Monday Floyd

Monday Floyd was a carpenter and Assemblyman in the Georgia Legislature during the Reconstruction Era after the American Civil War and the emancipation of slaves in the American South. An African American, he reported receiving a note of threat from the Ku Klux Klan ordering him to leave town and promising that there would be no more "Negro" legislators in Georgia.[1]

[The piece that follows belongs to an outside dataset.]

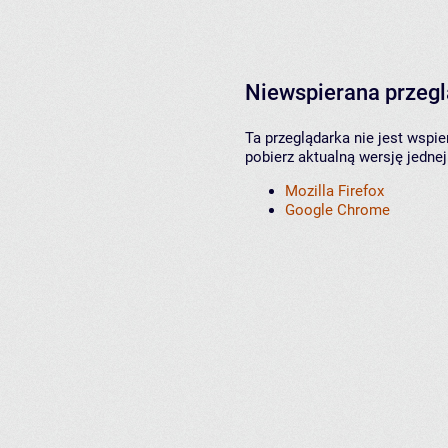
Niewspierana przeg
Ta przeglądarka nie jest wspi
pobierz aktualną wersję jednej
Mozilla Firefox
Google Chrome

Elected in 1868, he was among the 25 of 29 African American legislators in Georgia who were blocked from taking office. After federal intervention he was able to be seated after the 1870 election. In December 1870 he was threatened and shot at in his home in Madison, Georgia by the Ku Klux Klan. Three days later they returned and he fled to Atlanta.[2][3]

References

  1. Du Pre Lumpkin, K. (1992). The Making of a Southerner. University of Georgia Press. p. 83. ISBN 9780820313856. Retrieved 2018-03-18.
  2. United States Congressional serial set. 1872. p. 250. Retrieved 2018-03-18.
  3. Link, W.A. (2013). Atlanta, Cradle of the New South: Race and Remembering in the Civil War's Aftermath. University of North Carolina Press. p. 91. ISBN 9781469607764. Retrieved 2018-03-18.